Jay yang mendengar sekaligus menonton berita di televisi mendadak mengerutkan alisnya. Lalu ia segera menghubungi sang komandan, alias ayah Caca. Jay menduga jika pembunuhan tersebut merupakan sebuah peringatan karena tadi malam ia telah melumpuhkan salah satu anggota gangster di apartemennya.

"Agen Jay, ada apa?"

"Pembunuhan di sungai, itu ulahnya?"

"Iya, polanya sama, luka sayatan perut." Sang komandan diam, lalu terdengar suara hela nafas. "Kamu habis mengalahkan salah satu dari mereka?"

"Iya, komandan."

"Kapan?"

"Tadi malam."

"Pembunuhan ini juga dilakukan tadi malam, besar kemungkinan jika ini adalah sebuah ancaman bagi kita. Kondisi Caca bagaimana saat ini?"

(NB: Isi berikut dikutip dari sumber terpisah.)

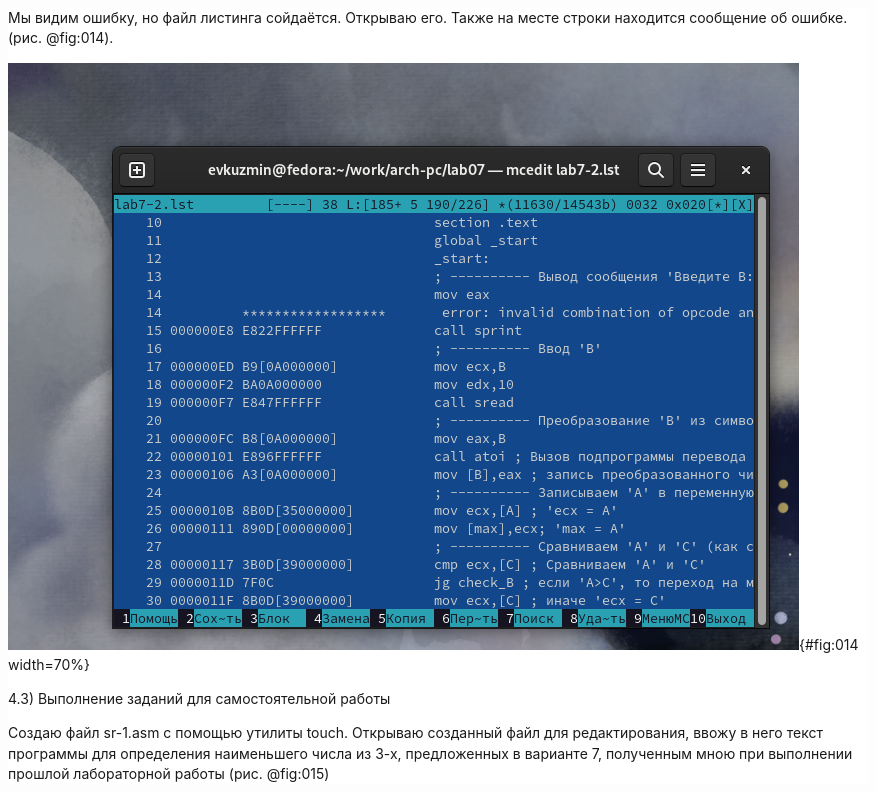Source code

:   Мы видим ошибку, но файл листинга сойдаётся. Открываю его. Также на месте строки находится сообщение об ошибке. (рис. @fig:014).
  
![Открытие листинга](image/19.png){#fig:014 width=70%}
 
 4.3) Выполнение заданий для самостоятельной работы
 
 Создаю файл sr-1.asm с помощью утилиты touch. Открываю созданный файл для редактирования, ввожу в него текст программы для определения наименьшего числа из 3-х, предложенных в варианте 7, полученным мною при выполнении прошлой лабораторной работы (рис. @fig:015)
 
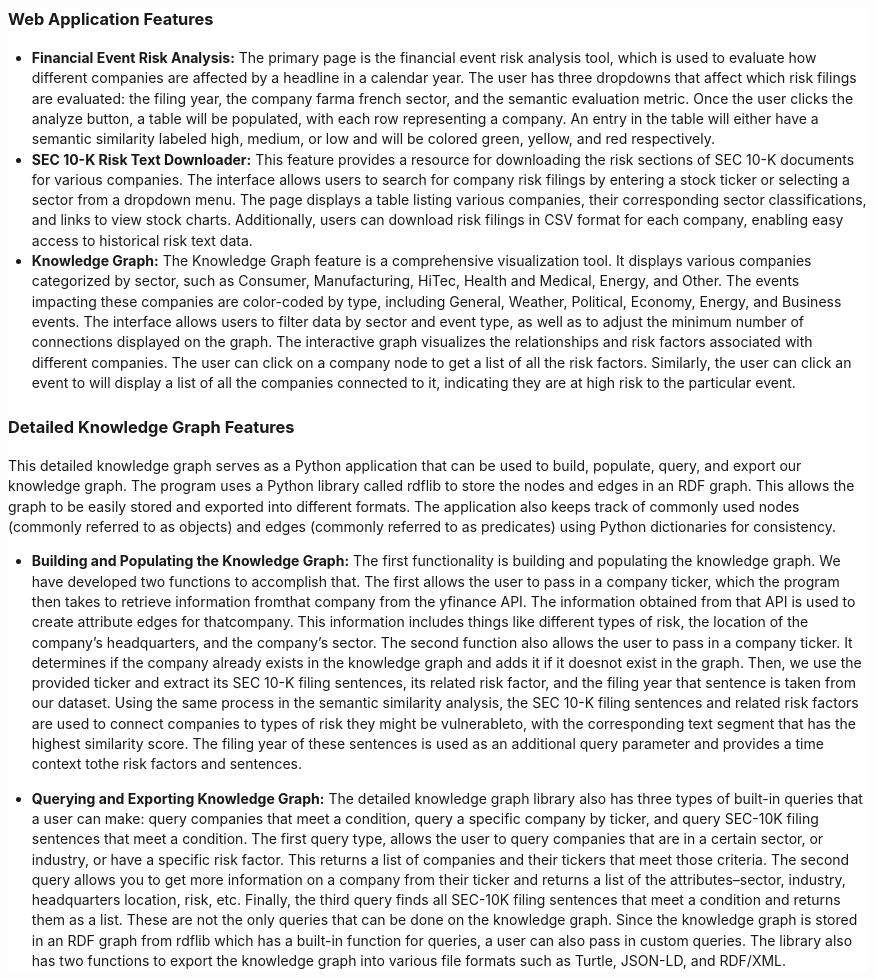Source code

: ### Web Application Features
- **Financial Event Risk Analysis:** 
The primary page is the financial event risk analysis tool, which is used to evaluate how different companies are affected by a headline in a calendar year. The user has three dropdowns that affect which risk filings are evaluated: the filing year, the company farma french sector, and the semantic evaluation metric. Once the user clicks the analyze button, a table will be populated, with each row representing a company. An entry in the table will either have a semantic similarity labeled high, medium, or low and will be colored green, yellow, and red respectively. 
- **SEC 10-K Risk Text Downloader:** 
This feature provides a resource for downloading the risk sections of SEC 10-K documents for various companies. The interface allows users to search for company risk filings by entering a stock ticker or selecting a sector from a dropdown menu. The page displays a table listing various companies, their corresponding sector classifications, and links to view stock charts. Additionally, users can download risk filings in CSV format for each company, enabling easy access to historical risk text data.
- **Knowledge Graph:** 
The Knowledge Graph feature is a comprehensive visualization tool. It displays various companies categorized by sector, such as Consumer, Manufacturing, HiTec, Health and Medical, Energy, and Other. The events impacting these companies are color-coded by type, including General, Weather, Political, Economy, Energy, and Business events. The interface allows users to filter data by sector and event type, as well as to adjust the minimum number of connections displayed on the graph. The interactive graph visualizes the relationships and risk factors associated with different companies. The user can click on a company node to get a list of all the risk factors. Similarly, the user can click an event to will display a list of all the companies connected to it, indicating they are at high risk to the particular event.


### Detailed Knowledge Graph Features
This detailed knowledge graph serves as a Python application that can be used to build, populate, query, and export our knowledge graph. The program uses a Python library called rdflib to store the nodes and edges in an RDF graph. This allows the graph to be easily stored and exported into different formats. The application also keeps track of commonly used nodes (commonly referred to as objects) and edges (commonly referred to as predicates) using Python dictionaries for consistency.

- **Building and Populating the Knowledge Graph:** 
The first functionality is building and populating the knowledge graph. We have developed two functions to accomplish that. The first allows the user to pass in a company ticker, which the program then takes to retrieve information fromthat company from the yfinance API. The information obtained from that API is used to create attribute edges for thatcompany. This information includes things like different types of risk, the location of the company’s headquarters, and the company’s sector. The second function also allows the user to pass in a company ticker. It determines if the company already exists in the knowledge graph and adds it if it doesnot exist in the graph. Then, we use the provided ticker and extract its SEC 10-K filing sentences, its related risk factor, and the filing year that sentence is taken from our dataset. Using the same process in the semantic similarity analysis, the SEC 10-K filing sentences and related risk factors are used to connect companies to types of risk they might be vulnerableto, with the corresponding text segment that has the highest similarity score. The filing year of these sentences is used as an additional query parameter and provides a time context tothe risk factors and sentences.

- **Querying and Exporting Knowledge Graph:** 
The detailed knowledge graph library also has three types of built-in queries that a user can make: query companies that meet a condition, query a specific company by ticker, and query SEC-10K filing sentences that meet a condition. The first query type, allows the user to query companies that are in a certain sector, or industry, or have a specific risk factor. This returns a list of companies and their tickers that meet those criteria. The second query allows you to get more information on a company from their ticker and returns a list of the attributes–sector, industry, headquarters location, risk, etc. Finally, the third query finds all SEC-10K filing sentences that meet a condition and returns them as a list. These are not the only queries that can be done on the knowledge graph. Since the knowledge graph is stored in an RDF graph from rdflib which has a built-in function for queries, a user can also pass in custom queries. The library also has two functions to export the knowledge graph into various file formats such as Turtle, JSON-LD, and RDF/XML.

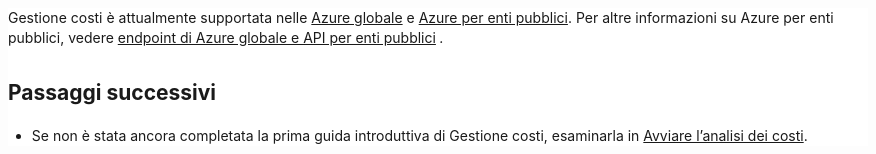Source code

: Gestione costi è attualmente supportata nelle [Azure globale](https://management.azure.com) e [Azure per enti pubblici](https://management.usgovcloudapi.net). Per altre informazioni su Azure per enti pubblici, vedere [endpoint di Azure globale e API per enti pubblici](../azure-government/documentation-government-developer-guide.md#endpoint-mapping) _._

## <a name="next-steps"></a>Passaggi successivi

- Se non è stata ancora completata la prima guida introduttiva di Gestione costi, esaminarla in [Avviare l’analisi dei costi](quick-acm-cost-analysis.md).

"Caca masih tertidur, saya perlu menjaganya dari ruang tamu."

"Bagus, bawa anak saya ke tempat yang lebih aman, di sana bahaya."

"Siap, komandan! Saya dan Caca segera pindah dari sini."

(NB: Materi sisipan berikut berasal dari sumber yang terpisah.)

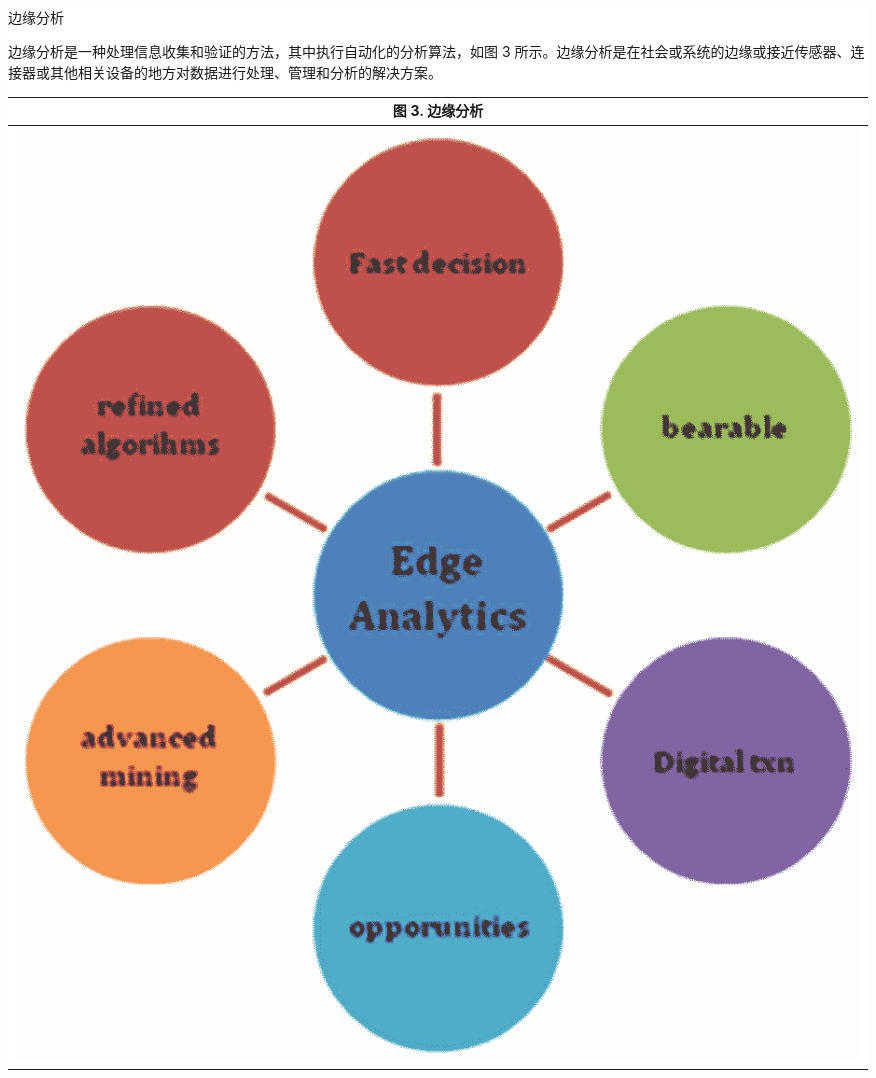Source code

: 边缘分析

边缘分析是一种处理信息收集和验证的方法，其中执行自动化的分析算法，如图 3 所示。边缘分析是在社会或系统的边缘或接近传感器、连接器或其他相关设备的地方对数据进行处理、管理和分析的解决方案。

| 图 3\. 边缘分析 |
| --- |
| ![Figure978-1-7998-8367-8.ch002.f03](img/ch002.f03.png) |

"Oke." Sang komandan memutuskan teleponnya. Lalu Jay menyenderkan punggungnya di sofa. Ia sedang berfikir bagaimana cara melindungi Caca, sebab gangster tersebut sudah semakin berani untuk merenggut nyawa.

Kreek

Suara pintu terbuka, lalu disusul oleh kemunculan Caca. "Pagi, Caca, kamu mau sarapan?" tanya Jay dengan senyum tulusnya.

Caca menggeleng, ia tak ada sedikitpun rasa nafsu makan karena mengingat kejadian tadi malam. Tapi, Jay tetap saja memberikannya semangkuk bubur untuk sarapan. "Caca, self defense perlu energi, dan energi itu diperoleh dari makanan ini. Apa perlu saya suapin?"

Karena Jay sudah menyodorkan sesendok bubur, Caca jadi sukar untuk menolak. Akhirnya, ia mengambil sendok yang dipegang Jay, lalu memakan buburnya secara mandiri. "Gue bisa makan sendiri."

"Oke, makan yang banyak ya, Ca."

Setelah selesai makan, Caca membersihkan tubuhnya dan membereskan kamar Jay yang habis dipakai olehnya untuk tidur. Kemudian, Caca duduk di sofa sambil membuka ponselnya. Namun, Ia dikejutkan oleh ratusan chat yang terpampang di bar notifikasi.

Jean : Caca, berita Tia beneran?

Mark : Tia sahabat lo kan?

Maudy : Ca lo gapapa?

Ara : Tia beneran dibunuh?

Sisca : mayat yang ada di sungai beneran sahabat lo, Ca?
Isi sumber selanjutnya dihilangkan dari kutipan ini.